El cronista Fray Bernardino de Sahagún, uno de los primeros 12 monjes franciscanos que llegaron durante la época colonial con la intención de evangelizar a la población indígena en México, relata en su obra Historia general de las cosas de la Nueva España, que “en una noche de luna llena junto a las orillas del antiguo lago de Texcoco, a Moctezuma se le apareció la diosa Cihuacóatl, la terrible mujer serpiente, que en sus lamentos presagiaba la terrible caída del imperio mexica.
"Hijos míos, amados hijos del Anáhuac, vuestra destrucción está próxima mientras se alejaba hacia las colinas que cubría las faldas de los montes cercanos, continuaba gimiendo y sollozando: ¿Adónde irán, adónde los podré llevar para que escapen a tan funesto destino? Hijos míos, están a punto de perderse”.
Así relata el acontecimiento Juan Manuel Contreras, académico de la Universidad Nacional Autónoma de México (UNAM) y especialista en Ciencias Religiosas. Durante el tiempo de la colonia en las calles de la Nueva España, por las noches se escuchaban los lamentos de una mujer que ahora la conocemos como "La Llorona".
Trascendió al mundo colonial y aún hoy perdura el relato de la historia de aquella mujer que se aparece y gime por sus hijos. Una mujer vestida de blanco y cabellera negra que recorre las calles durante la noche, lamentando, llorando y suplicando por la pérdida de sus hijos, relata Gilberto Pérez Rico, arqueólogo por la Escuela Nacional de Arqueología.
“La figura de la Llorona, la madre protectora que perdió a sus hijos y regresa cada vez a buscarlos, se integró como uno de los personajes más narrados entre los mexicanos, que sirvieron para asustar por la noche a chamos berrinchudos o desobedientes con la amenaza materna de ser llevador por La Llorona. La que llora por sus hijos lastimosamente, la que en versiones diferentes se contaba que ahogó a sus hijos y fue condenada a una búsqueda eterna.

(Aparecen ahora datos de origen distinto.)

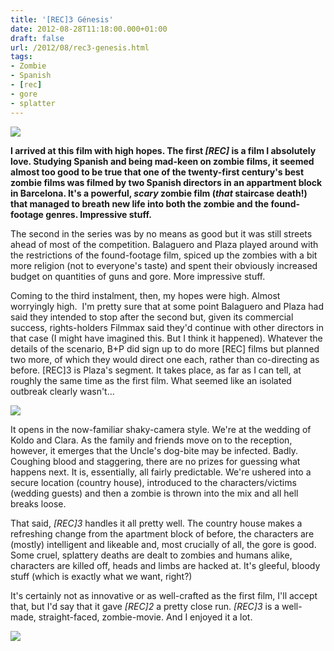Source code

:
 ```yaml
---
title: '[REC]3 Génesis'
date: 2012-08-28T11:18:00.000+01:00
draft: false
url: /2012/08/rec3-genesis.html
tags: 
- Zombie
- Spanish
- [rec]
- gore
- splatter
---
```


[![](https://blogger.googleusercontent.com/img/b/R29vZ2xl/AVvXsEh3sjOF-f-c7n7vSSk0ulhCPAg9pcQVSBNLr00ipo29thYk2NXMOsLGJwl81e3GkOz1xRoLblIn6nXQiU-zpD7GkpKy7zswSsIykp67CVD7ihtzbDWOEUwiovwkDmO9rk1FA1gktJQVRGY/s400/rec3genesis_640x360.jpg)](https://picasaweb.google.com/lh/photo/3mHXJolQpXl340IarKzTu-54nN1RycrV_oQh2IHYfkI?feat=embedwebsite)

  
  
**I arrived at this film with high hopes. The first _\[REC\]_ is a film I absolutely love. Studying Spanish and being mad-keen on zombie films, it seemed almost too good to be true that one of the twenty-first century's best zombie films was filmed by two Spanish directors in an appartment block in Barcelona. It's a powerful, _scary_ zombie film (_that_ staircase death!) that managed to breath new life into both the zombie and the found-footage genres. Impressive stuff.**  
  
The second in the series was by no means as good but it was still streets ahead of most of the competition. Balaguero and Plaza played around with the restrictions of the found-footage film, spiced up the zombies with a bit more religion (not to everyone's taste) and spent their obviously increased budget on quantities of guns and gore. More impressive stuff.  
  
Coming to the third instalment, then, my hopes were high. Almost worryingly high.  I'm pretty sure that at some point Balaguero and Plaza had said they intended to stop after the second but, given its commercial success, rights-holders Filmmax said they'd continue with other directors in that case (I might have imagined this. But I think it happened). Whatever the details of the scenario, B+P did sign up to do more \[REC\] films but planned two more, of which they would direct one each, rather than co-directing as before. \[REC\]3 is Plaza's segment. It takes place, as far as I can tell, at roughly the same time as the first film. What seemed like an isolated outbreak clearly wasn't...  
  

[![](https://blogger.googleusercontent.com/img/b/R29vZ2xl/AVvXsEghn5dLANdsc_g_aN8bSB_XPyEdPJxO_PRZR7Mdfwv3FA4SMnR9yzuNzp5kdYVAGD_i_w6eSwLkSOdpfyKMqBNjwAiQNQEb2nPTx2UatvuXK0T0jqDT0dbWvoZCfXt7e3hb5WhHkTlCKCY/s400/REC-3-GENESIS-008.jpg)](https://picasaweb.google.com/lh/photo/zRc_LWQWv5Uk1ZSPxD0bpO54nN1RycrV_oQh2IHYfkI?feat=embedwebsite)

  
  
It opens in the now-familiar shaky-camera style. We're at the wedding of Koldo and Clara. As the family and friends move on to the reception, however, it emerges that the Uncle's dog-bite may be infected. Badly. Coughing blood and staggering, there are no prizes for guessing what happens next. It is, essentially, all fairly predictable. We're ushered into a secure location (country house), introduced to the characters/victims (wedding guests) and then a zombie is thrown into the mix and all hell breaks loose.  
  
That said, _\[REC\]3_ handles it all pretty well. The country house makes a refreshing change from the apartment block of before, the characters are (mostly) intelligent and likeable and, most crucially of all, the gore is good. Some cruel, splattery deaths are dealt to zombies and humans alike, characters are killed off, heads and limbs are hacked at. It's gleeful, bloody stuff (which is exactly what we want, right?)  
  
It's certainly not as innovative or as well-crafted as the first film, I'll accept that, but I'd say that it gave _\[REC\]2_ a pretty close run. _\[REC\]3_ is a well-made, straight-faced, zombie-movie. And I enjoyed it a lot.  
  

  
[![](https://blogger.googleusercontent.com/img/b/R29vZ2xl/AVvXsEiukfXddGeaaHTrJDxhJ9qcGSwNqZ5ufg0ypuaa1cdhx0uP3x_I82RhGdQaYWL9mhJvpi3DQnnU6YlNsaL0NLBStRqPvZzYQOGz3YRG6iiIfUdf4duDZTWMUg14tb_i1tGhRpXL52z0FZw/s800/c21EH.jpg)](https://picasaweb.google.com/lh/photo/gk3pD-oP65W40yaROO0_X-54nN1RycrV_oQh2IHYfkI?feat=embedwebsite)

Una leyenda virreinal que tiene su origen en la cultura prehispánica, que lucha por permanecer”, añade.
La muerte no es fin, es la vida en otro mundo para los indígenas
En la cultura náhuatl, el culto a los muertos tenía como fin encaminar el espíritu de los difuntos hacia el espacio y tiempo de la muerte, y mantenían los lazos con los muertos a través de los ritos, llamándoles por ayuda en distintas ocasiones como la guerra o beneficiar a los cultivos.
Según Fray Diego Duran, fraile y cronista de la Nueva España, cuando los españoles llegaron a México, los indígenas ya contaban con dos celebraciones propias para los muertos, una en agosto, para los niños, y otra en septiembre para los adultos, relata Contreras.
Los tlahuicas, cultura indígena asentada en el Altiplano mexicano y particularmente en el municipio de Naucalpan, donde se tiene registro y resguardo de varios asentamientos, consideraban que el alma del muerto vive en un lugar diferente al de los vivos, pero igual al nuestro, es un mundo ideal donde no le hace falta nada. Cuando los muertos regresan de esa morada lo hacen a través de los cerros o las cañadas, no bajan del cielo o salen del infierno, vienen sólo un día a recrear su vida, a visitar a sus familias y son considerados como los cuidadores de la comunidad, según el Instituto de los Pueblos Indígenas.
Por eso, los tlahuicas acostumbraban enterrar a sus muertos en una posición fetal, como si fueran a renacer a una nueva vida, envueltos en un petate, los enterramientos se acompañan con alimentos y agua para que el difunto pueda comer y beber, durante el camino a ese nuevo lugar, menciona el arqueólogo.
Los sitios arqueológico más conocidos tienen este tipo de sepulturas, como en el Cerro del Tepalcate, ubicado en San Luis Tlatilco, en Naucalpan, donde se localizaron restos óseos de 12 individuos, entre los que destacan los de una mujer con una perforación en el cráneo, producto de una trepanación.